Moody’s sees deeper economic contraction in PH

Published September 3, 2020, 3:42 PM

by Chino S. Leyco

Debt-watcher Moody’s Investors Service has lowered its economic forecast for the Philippines following the deep contraction seen in the second-quarter due to the coronavirus pandemic.

In its credit opinion released yesterday, Moody’s said that the country’s economy, as measured by the gross domestic product (GDP), is likely to drop by 7.0 percent, deeper than its earlier projection of 4.5 percent contraction.

Citing unfavorable trends in the Philippines, Moody said it needed to revise its forecast as “our projection of an economic recovery in the second half—while still intact—will be less robust than previously assumed.”

Moody’s said the record GDP contraction in April to June, which put the country into a technical recession, reflected the “severe impact” of the enhanced community quarrying on domestic demand.

In the second-quarter, Moody said that household consumption fell 15.5 percent, while gross fixed capital formation plunged 53.5 percent, which contributed to a collapse in import demand of around 40 percent.

Exports of goods and services also fell 37 percent during the quitter, reflecting similar pressures on external demand on account of the global pandemic shock, it noted.

But government consumption rose 22.1 percent year-on-year, which Moody’s attributed on “base effects” from weak public spending in the first half of last year due to delays to the implementation of the national budget.

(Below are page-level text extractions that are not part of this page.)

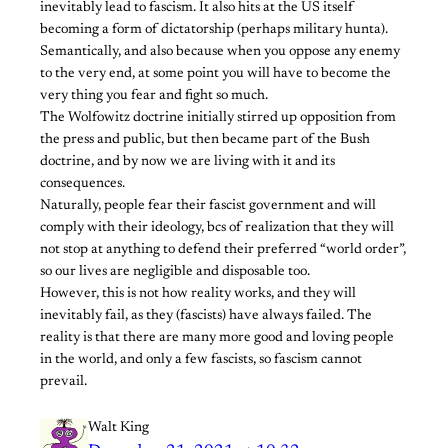
inevitably lead to fascism. It also hits at the US itself
becoming a form of dictatorship (perhaps military hunta).
Semantically, and also because when you oppose any enemy
to the very end, at some point you will have to become the
very thing you fear and fight so much.
The Wolfowitz doctrine initially stirred up opposition from
the press and public, but then became part of the Bush
doctrine, and by now we are living with it and its
consequences.
Naturally, people fear their fascist government and will
comply with their ideology, bcs of realization that they will
not stop at anything to defend their preferred “world order”,
so our lives are negligible and disposable too.
However, this is not how reality works, and they will
inevitably fail, as they (fascists) have always failed. The
reality is that there are many more good and loving people
in the world, and only a few fascists, so fascism cannot
prevail.
Walt King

But amid rising coronavirus infections, Moody’s said the government had reimposed tighter containment measures for Metro Manila and surrounding areas during the first two weeks of August that delayed the expected economic recovery.

Curtailment measures have since eased for Metro Manila and adjacent provinces, which have now been placed under general community quarantine, while those for a number of smaller municipalities have been tightened.

“A sharp deterioration in labor market conditions and faltering remittance inflows has weighed on consumer sentiment and spending,” Moody’s said. Unemployment rate rose to a record 17.7 percent in the second-quarter of 2020, overseas Filipino remittances fell 9.9 percent year-on-year during the period.

“Combining this view with the sharp contraction over the first six months of 2020, we have lowered our full-year real GDP growth forecast to a contraction of 7.0 percent, down from our earlier expectation of a 4.5 percent drop,” Moody’s said.